> [Task]: Pick up the article about the ‘Nominate Me Selfie’ campaign below and keep writing from its last sentence.

> [Supplied passage]:
+ + + + + + +

To celebrate FCB India’s Spikes Asia Grand Prix win for Political Shakti and the ‘Nominate Me Selfie’, LBB’s Natasha Patel speaks to FCB India’s Swati Bhattacharya and Shakti’s co-founder Tara Krishnaswamy
Earlier this March, FCB India picked up a Grand Prix at Spikes Asia 2022 for the ‘Nominate Me Selfie’, a campaign the agency created for activist group Political Shakti and The Times of India to highlight the country’s lack of women representatives in parliament. The campaign began in the Indian state of Bihar during the 2020 Bihar elections – a state which has ‘the worst gender parity in the country’.
By working with 140 grassroots organisations, the team was able to get the message out to 45,000 villages and encourage women to take a selfie of themselves along with a ‘resume’ of her skills which were then sent on to the country’s political – and male – leaders forcing them to confront the issue of the lack of gender equality in parliament.
Shakti’s co-founder Tara Krishnaswamy believed that the local Bihar elections posed a “unique challenge”, with FBC India’s creative chairperson Swati Bhattacharya explaining: “When we talk about progress or gender parity, Bihar would be right at the bottom. I think the creative idea of ‘how do we go from invisibility to visibility’ is at the front of the creative idea that came from the Bihar election.”
The elections in question happened during the covid-19 pandemic, which again posed another challenge and meant that Shakti were forced to find new ways to amplify the voices it wanted to be heard. Luckily for them, Swati was stuck at home and when she and Tara first met it seemed the perfect, natural fit for the duo to combine their expertise to create ‘The Selfless Selfie’. Tara explains: “It's called selfless because the selfie is such a quintessentially sort of selfish and narcissistic tool to portray oneself to the rest of the world.”

+ + + + + + +

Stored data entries
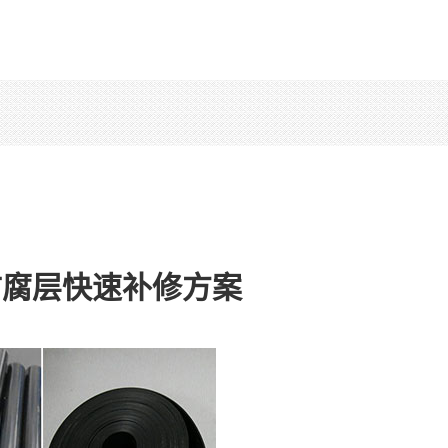
防腐层快速补修方案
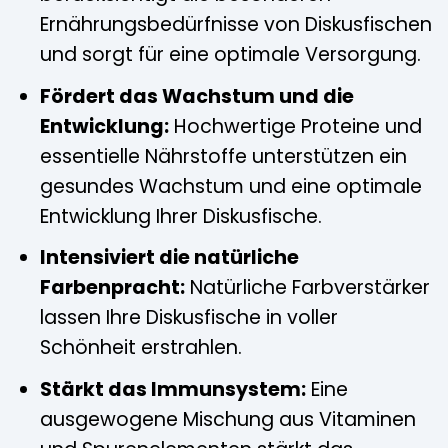
Ernährungsbedürfnisse von Diskusfischen
und sorgt für eine optimale Versorgung.
Fördert das Wachstum und die
Entwicklung:
Hochwertige Proteine und
essentielle Nährstoffe unterstützen ein
gesundes Wachstum und eine optimale
Entwicklung Ihrer Diskusfische.
Intensiviert die natürliche
Farbenpracht:
Natürliche Farbverstärker
lassen Ihre Diskusfische in voller
Schönheit erstrahlen.
Stärkt das Immunsystem:
Eine
ausgewogene Mischung aus Vitaminen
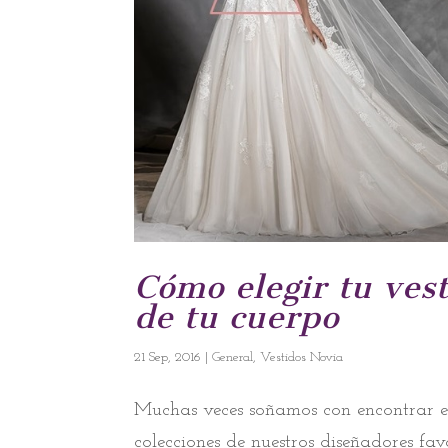
Cómo elegir tu vest
de tu cuerpo
21 Sep, 2016
|
General
,
Vestidos Novia
Muchas veces soñamos con encontrar el
colecciones de nuestros diseñadores fa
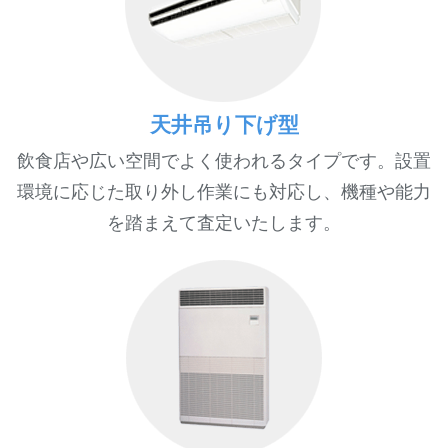
天井吊り下げ型
飲食店や広い空間でよく使われるタイプです。設置
環境に応じた取り外し作業にも対応し、機種や能力
を踏まえて査定いたします。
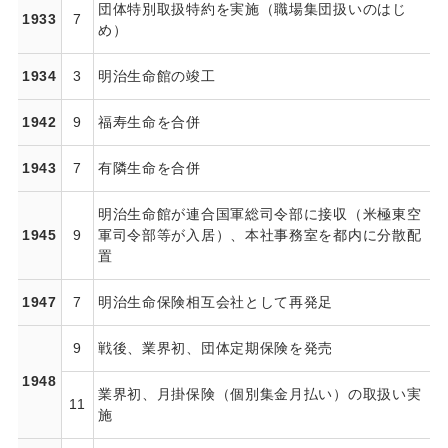
団体特別取扱特約を実施（職場集団扱いのはじ
1933
7
め）
1934
3
明治生命館の竣工
1942
9
福寿生命を合併
1943
7
有隣生命を合併
明治生命館が連合国軍総司令部に接収（米極東空
1945
9
軍司令部等が入居）、本社事務室を都内に分散配
置
1947
7
明治生命保険相互会社として再発足
9
戦後、業界初、団体定期保険を発売
1948
業界初、月掛保険（個別集金月払い）の取扱い実
11
施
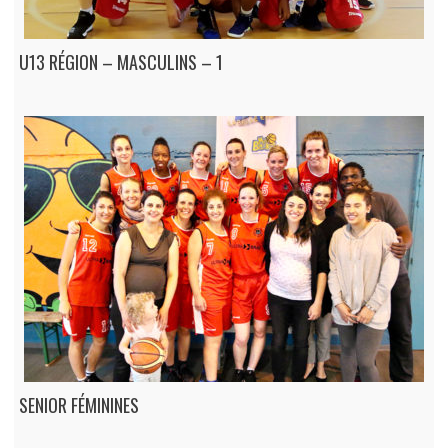
U13 RÉGION – MASCULINS – 1
SENIOR FÉMININES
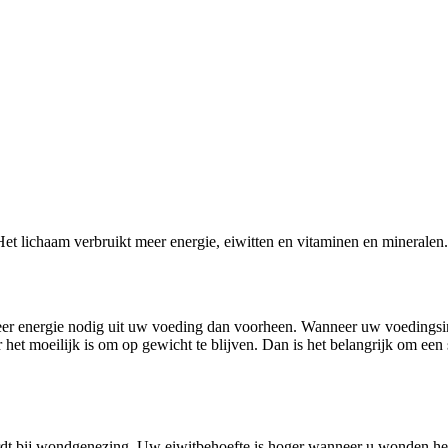
 Het lichaam verbruikt meer energie, eiwitten en vitaminen en minerale
r energie nodig uit uw voeding dan voorheen. Wanneer uw voedingsinnam
 het moeilijk is om op gewicht te blijven. Dan is het belangrijk om ee
dt bij wondgenezing. Uw eiwitbehoefte is hoger wanneer u wonden heeft.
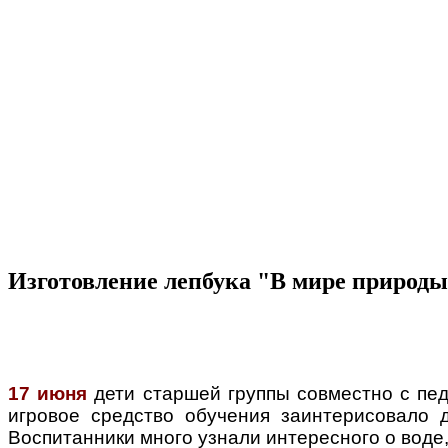
Изготовление лепбука "В мире природ
17 июня
дети старшей группы совместно с пе
игровое средство обучения заинтерисовало д
Воспитанники много узнали интересного о воде,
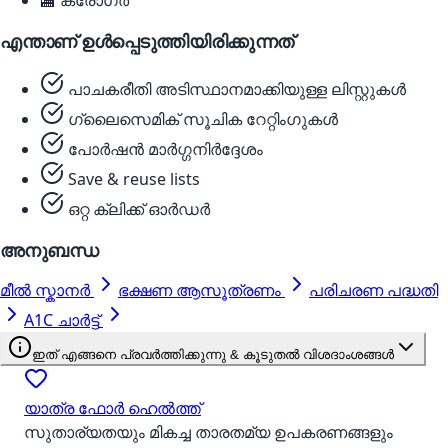
🏬
ക്രോഗർ
എന്താണ് ഉൾപ്പെടുത്തിയിരിക്കുന്നത്
പാചകരീതി അടിസ്ഥാനമാക്കിയുള്ള ലിസ്റ്റുകൾ
ഗ്ലൈസെമിക് സൂചിക റേറ്റിംഗുകൾ
പോർഷൻ മാർഗ്ഗനിർദ്ദേശം
Save & reuse lists
ഒറ്റ ക്ലിക്ക് ഓർഡർ
അനുബന്ധ
മീൽ സ്കാനർ
ഭക്ഷണ ആസൂത്രണം
പരിചരണ പദ്ധതി
A1C ചാർട്ട്
ഇത് എങ്ങനെ പ്രവർത്തിക്കുന്നു & കൂടുതൽ വിശദാംശങ്ങൾ
യാത്ര ഫോർ ഹെൽത്ത്
സുതാര്യതയും മികച്ച താരതമ്യ ഉപകരണങ്ങളും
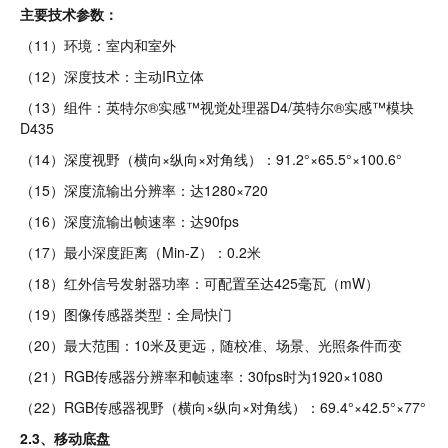
主要技术参数：
（11）环境：室内和室外
（12）深度技术：主动IR立体
（13）组件：英特尔®实感™视觉处理器D4/英特尔®实感™模块
D435
（14）深度视野（横向×纵向×对角线）：91.2°×65.5°×100.6°
（15）深度流输出分辨率：达1280×720
（16）深度流输出帧速率：达90fps
（17）最小深度距离（Min-Z）：0.2米
（18）红外信号发射器功率：可配置至达425毫瓦（mW）
（19）图像传感器类型：全局快门
（20）最大范围：10米及更远，随校准、场景、光照条件而变
（21）RGB传感器分辨率和帧速率：30fps时为1920×1080
（22）RGB传感器视野（横向×纵向×对角线）：69.4°×42.5°×77°
2.3、移动底盘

+ + + + + + +

> [Task answer]:
At the time of the campaign’s inception, Bihar-born actor Sushant Singh Rajput committed suicide, thus thrusting Bihar into headlines once more. Swati recalls an insurgence of politicians who wanted to “avenge the suicide,” yet “if the Bihar elections were in the foreground of people's brain, it should have been for all the issues of Bihar.”
Swati adds: “Women's issues are not just uterine issues. Women's issues are about fuel or firewood, crime, jobs, prices of vegetables. It's about education, schools and colleges, safety. Nobody wants to talk about all this.”
Tara explains further what this meant for the organisation she runs alongside her day job: “It's extraordinary the amount of visibility that activists normally don't get deep into. Shakti's campaigns for women's representation takes it to political parties to persuade them to field more female candidates and then we work with existing female elected representatives at the grassroots level to get their voices to amplify some of these demands.”
Political Shakti is an organisation that pays no salaries and has no funding. Each person who volunteers there does so freely and of their own will. Swati recalls getting a call from Spikes when the campaign was entered and being asked what she meant when she said the campaign had no budget. For Tara, it’s a real passion project to put aside her day job of being a technologist and campaign for change via Shakti. She explains: “We don't have sufficient women's voices being heard in the shaping of the destinies of their own countries where democracies exist, and that is seldom the focus of the election. So, what is the meaning of democracy without half the population at the table?”
The pair working together on the pro-bono campaign meant that they learnt a lot from each other. Swati became a part of the Shakti team by “co-volunteering” and Tara recalls feeling like a storyteller via working with FCB. She recalls: “Swati is so beautiful at condensing the process of working with her and brainstorming the story and how that becomes a script that says ‘How do you have women in every home and the homes are not in the names of the women?’ She could come up with ways of writing this in about a minute, that I couldn't have imagined before.”
It's been two years since the Nominate Me Selfie began and while Tara recalls “if you lined up all the women who have been elected in India’s national parliament, you couldn’t fill a single parliament house”, if people can wake up the realisation that half of the population in India aren’t represented, this is a “modicum of change” that she can live with.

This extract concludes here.